> What to do: Pull out the records line by line, unchanged, beginning at the very first line and stopping after the line that contains "Executive chauffeur service in Nice for".

> Information shown:
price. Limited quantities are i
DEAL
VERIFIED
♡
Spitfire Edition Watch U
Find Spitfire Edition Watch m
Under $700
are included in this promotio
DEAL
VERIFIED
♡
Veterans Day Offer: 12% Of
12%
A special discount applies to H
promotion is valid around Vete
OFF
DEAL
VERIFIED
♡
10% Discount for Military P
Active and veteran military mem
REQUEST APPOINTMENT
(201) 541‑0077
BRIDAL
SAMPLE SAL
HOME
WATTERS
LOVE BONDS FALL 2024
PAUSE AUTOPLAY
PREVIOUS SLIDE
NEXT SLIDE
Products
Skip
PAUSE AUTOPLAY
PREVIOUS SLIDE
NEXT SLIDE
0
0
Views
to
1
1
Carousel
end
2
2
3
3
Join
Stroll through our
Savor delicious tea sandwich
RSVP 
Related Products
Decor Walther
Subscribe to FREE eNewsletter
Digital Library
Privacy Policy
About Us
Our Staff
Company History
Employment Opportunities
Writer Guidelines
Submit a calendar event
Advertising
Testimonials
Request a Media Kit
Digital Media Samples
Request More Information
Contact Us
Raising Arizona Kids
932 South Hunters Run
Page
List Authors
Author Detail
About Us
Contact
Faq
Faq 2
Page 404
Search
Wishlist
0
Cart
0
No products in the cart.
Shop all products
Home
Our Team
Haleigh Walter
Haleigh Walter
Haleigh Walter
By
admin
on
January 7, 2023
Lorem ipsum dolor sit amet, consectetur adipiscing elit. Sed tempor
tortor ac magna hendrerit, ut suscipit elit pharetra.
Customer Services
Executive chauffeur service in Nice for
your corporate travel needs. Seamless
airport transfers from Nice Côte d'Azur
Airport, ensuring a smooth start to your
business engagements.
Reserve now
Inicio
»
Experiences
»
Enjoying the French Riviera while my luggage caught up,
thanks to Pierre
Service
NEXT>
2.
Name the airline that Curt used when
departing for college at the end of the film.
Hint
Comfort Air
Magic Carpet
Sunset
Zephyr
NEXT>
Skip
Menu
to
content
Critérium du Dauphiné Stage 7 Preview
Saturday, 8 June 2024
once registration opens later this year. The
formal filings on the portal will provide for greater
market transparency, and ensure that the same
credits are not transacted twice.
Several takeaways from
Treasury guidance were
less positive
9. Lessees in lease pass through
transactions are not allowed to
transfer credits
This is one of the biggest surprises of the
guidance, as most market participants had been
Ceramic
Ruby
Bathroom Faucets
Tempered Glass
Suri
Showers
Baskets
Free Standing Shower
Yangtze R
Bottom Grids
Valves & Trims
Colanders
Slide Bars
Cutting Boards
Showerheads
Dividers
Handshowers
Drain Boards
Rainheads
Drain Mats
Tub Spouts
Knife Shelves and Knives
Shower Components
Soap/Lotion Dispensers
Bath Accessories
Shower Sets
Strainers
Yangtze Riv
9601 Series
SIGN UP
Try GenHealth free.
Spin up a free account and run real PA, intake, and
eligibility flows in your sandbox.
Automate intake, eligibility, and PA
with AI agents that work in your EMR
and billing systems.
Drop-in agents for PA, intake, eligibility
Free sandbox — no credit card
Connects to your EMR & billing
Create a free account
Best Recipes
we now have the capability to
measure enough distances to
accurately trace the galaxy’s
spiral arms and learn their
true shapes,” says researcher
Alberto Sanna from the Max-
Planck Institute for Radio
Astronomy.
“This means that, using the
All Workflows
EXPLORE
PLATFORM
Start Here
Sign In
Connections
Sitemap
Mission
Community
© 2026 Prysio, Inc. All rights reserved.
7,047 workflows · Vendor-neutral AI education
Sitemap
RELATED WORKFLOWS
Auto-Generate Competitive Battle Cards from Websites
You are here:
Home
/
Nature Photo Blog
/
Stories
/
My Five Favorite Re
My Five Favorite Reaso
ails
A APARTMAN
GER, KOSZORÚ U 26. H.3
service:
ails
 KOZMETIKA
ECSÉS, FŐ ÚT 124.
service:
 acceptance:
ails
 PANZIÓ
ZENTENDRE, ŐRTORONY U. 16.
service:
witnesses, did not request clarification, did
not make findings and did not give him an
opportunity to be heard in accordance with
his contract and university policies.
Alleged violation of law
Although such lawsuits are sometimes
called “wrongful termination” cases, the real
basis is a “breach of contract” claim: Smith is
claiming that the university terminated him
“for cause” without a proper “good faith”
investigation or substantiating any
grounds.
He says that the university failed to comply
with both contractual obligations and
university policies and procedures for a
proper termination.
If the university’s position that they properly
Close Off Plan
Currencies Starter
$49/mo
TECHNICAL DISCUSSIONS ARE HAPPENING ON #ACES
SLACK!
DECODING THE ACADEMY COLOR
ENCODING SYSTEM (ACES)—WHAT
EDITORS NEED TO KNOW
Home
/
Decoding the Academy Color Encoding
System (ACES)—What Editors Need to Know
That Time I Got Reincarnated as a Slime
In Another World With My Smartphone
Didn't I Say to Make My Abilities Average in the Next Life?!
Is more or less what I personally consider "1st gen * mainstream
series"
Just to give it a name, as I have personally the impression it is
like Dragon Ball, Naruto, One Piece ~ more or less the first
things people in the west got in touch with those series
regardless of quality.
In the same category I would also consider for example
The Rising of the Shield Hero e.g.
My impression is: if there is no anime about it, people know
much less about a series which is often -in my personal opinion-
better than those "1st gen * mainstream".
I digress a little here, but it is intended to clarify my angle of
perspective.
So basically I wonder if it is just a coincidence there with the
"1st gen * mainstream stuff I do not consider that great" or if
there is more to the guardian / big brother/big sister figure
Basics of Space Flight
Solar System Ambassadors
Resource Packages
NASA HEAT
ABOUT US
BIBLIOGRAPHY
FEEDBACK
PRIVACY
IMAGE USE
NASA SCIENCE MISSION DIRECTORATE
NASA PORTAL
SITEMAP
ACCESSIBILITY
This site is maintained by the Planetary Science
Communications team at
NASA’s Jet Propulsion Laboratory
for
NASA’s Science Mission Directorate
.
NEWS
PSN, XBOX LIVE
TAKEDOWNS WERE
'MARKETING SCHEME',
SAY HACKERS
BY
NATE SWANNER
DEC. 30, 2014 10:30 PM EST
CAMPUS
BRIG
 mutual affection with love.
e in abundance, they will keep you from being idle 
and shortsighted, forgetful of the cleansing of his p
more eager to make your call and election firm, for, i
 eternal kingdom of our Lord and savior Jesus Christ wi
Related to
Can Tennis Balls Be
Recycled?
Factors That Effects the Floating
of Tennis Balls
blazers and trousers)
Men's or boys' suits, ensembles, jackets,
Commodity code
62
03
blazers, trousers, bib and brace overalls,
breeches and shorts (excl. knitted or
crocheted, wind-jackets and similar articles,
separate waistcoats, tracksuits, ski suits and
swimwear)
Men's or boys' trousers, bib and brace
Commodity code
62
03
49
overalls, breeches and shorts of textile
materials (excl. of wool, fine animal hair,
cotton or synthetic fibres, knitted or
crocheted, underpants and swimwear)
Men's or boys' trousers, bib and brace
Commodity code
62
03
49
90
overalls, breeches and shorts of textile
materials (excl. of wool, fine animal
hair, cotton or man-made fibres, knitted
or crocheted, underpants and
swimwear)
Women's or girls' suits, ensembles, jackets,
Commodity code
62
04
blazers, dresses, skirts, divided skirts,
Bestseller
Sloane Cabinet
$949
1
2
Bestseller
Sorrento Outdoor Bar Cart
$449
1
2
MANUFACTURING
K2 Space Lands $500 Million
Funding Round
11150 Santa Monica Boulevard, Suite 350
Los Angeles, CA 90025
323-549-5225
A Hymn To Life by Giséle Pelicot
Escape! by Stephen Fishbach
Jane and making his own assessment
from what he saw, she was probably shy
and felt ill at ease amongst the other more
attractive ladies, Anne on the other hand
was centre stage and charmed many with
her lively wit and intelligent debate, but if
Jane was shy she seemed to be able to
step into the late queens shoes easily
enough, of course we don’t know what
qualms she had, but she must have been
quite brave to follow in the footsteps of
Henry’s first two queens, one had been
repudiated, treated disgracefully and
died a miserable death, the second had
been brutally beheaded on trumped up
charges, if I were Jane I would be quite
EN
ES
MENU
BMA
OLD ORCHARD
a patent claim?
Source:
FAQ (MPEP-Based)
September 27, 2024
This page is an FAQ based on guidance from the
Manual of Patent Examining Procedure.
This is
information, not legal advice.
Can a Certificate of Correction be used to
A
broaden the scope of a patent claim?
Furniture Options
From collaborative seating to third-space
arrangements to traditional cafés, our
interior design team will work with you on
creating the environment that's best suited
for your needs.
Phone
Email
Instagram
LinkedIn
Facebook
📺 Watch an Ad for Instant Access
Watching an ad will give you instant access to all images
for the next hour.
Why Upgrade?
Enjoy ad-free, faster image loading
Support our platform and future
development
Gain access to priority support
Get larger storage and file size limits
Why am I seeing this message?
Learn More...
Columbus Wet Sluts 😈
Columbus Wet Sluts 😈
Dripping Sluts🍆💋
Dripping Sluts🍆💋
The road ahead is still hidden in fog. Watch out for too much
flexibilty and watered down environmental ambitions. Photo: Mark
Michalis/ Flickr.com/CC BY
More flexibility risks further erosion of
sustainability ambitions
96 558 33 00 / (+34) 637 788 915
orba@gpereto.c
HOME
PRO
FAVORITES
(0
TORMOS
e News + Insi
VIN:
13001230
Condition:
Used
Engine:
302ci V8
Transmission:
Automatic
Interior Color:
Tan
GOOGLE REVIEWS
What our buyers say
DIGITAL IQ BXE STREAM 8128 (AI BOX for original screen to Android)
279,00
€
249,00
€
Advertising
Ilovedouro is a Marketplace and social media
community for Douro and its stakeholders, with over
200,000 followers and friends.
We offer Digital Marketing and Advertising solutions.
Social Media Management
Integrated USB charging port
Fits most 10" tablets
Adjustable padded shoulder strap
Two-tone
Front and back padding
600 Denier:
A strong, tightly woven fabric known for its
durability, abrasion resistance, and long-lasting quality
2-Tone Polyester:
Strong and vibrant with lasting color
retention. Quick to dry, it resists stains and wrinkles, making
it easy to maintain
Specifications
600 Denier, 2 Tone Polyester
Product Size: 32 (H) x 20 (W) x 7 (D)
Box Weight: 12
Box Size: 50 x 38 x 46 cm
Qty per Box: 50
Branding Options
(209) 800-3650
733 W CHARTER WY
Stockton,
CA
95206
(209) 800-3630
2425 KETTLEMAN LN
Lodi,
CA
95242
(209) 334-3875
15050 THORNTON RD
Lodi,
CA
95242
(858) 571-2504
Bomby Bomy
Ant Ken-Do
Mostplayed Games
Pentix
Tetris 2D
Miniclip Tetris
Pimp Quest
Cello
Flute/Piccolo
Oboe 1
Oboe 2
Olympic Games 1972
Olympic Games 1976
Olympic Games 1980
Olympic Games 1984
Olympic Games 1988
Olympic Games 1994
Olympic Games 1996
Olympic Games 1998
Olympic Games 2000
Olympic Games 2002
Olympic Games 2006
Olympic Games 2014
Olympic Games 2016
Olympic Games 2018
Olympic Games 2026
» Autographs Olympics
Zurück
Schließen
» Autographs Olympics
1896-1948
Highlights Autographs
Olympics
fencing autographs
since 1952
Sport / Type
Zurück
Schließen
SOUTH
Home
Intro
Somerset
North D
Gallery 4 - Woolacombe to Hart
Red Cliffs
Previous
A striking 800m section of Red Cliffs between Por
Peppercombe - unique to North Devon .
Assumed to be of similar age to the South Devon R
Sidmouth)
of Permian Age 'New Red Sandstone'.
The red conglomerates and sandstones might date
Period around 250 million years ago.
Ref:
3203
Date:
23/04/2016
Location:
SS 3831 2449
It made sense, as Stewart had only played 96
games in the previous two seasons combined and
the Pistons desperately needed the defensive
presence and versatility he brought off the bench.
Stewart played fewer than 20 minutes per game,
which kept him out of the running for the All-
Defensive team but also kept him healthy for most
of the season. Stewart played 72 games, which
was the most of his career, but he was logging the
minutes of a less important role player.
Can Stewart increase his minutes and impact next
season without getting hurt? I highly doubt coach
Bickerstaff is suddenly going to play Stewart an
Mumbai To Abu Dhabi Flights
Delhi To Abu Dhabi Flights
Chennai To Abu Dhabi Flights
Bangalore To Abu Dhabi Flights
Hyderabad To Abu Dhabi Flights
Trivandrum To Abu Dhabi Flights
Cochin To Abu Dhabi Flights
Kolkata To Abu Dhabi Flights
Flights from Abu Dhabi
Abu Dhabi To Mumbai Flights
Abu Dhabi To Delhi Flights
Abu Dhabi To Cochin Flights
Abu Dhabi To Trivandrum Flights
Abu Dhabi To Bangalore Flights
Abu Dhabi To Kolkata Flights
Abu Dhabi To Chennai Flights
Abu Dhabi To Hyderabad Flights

> Answer section:
price. Limited quantities are i
DEAL
VERIFIED
♡
Spitfire Edition Watch U
Find Spitfire Edition Watch m
Under $700
are included in this promotio
DEAL
VERIFIED
♡
Veterans Day Offer: 12% Of
12%
A special discount applies to H
promotion is valid around Vete
OFF
DEAL
VERIFIED
♡
10% Discount for Military P
Active and veteran military mem
REQUEST APPOINTMENT
(201) 541‑0077
BRIDAL
SAMPLE SAL
HOME
WATTERS
LOVE BONDS FALL 2024
PAUSE AUTOPLAY
PREVIOUS SLIDE
NEXT SLIDE
Products
Skip
PAUSE AUTOPLAY
PREVIOUS SLIDE
NEXT SLIDE
0
0
Views
to
1
1
Carousel
end
2
2
3
3
Join
Stroll through our
Savor delicious tea sandwich
RSVP 
Related Products
Decor Walther
Subscribe to FREE eNewsletter
Digital Library
Privacy Policy
About Us
Our Staff
Company History
Employment Opportunities
Writer Guidelines
Submit a calendar event
Advertising
Testimonials
Request a Media Kit
Digital Media Samples
Request More Information
Contact Us
Raising Arizona Kids
932 South Hunters Run
Page
List Authors
Author Detail
About Us
Contact
Faq
Faq 2
Page 404
Search
Wishlist
0
Cart
0
No products in the cart.
Shop all products
Home
Our Team
Haleigh Walter
Haleigh Walter
Haleigh Walter
By
admin
on
January 7, 2023
Lorem ipsum dolor sit amet, consectetur adipiscing elit. Sed tempor
tortor ac magna hendrerit, ut suscipit elit pharetra.
Customer Services
Executive chauffeur service in Nice for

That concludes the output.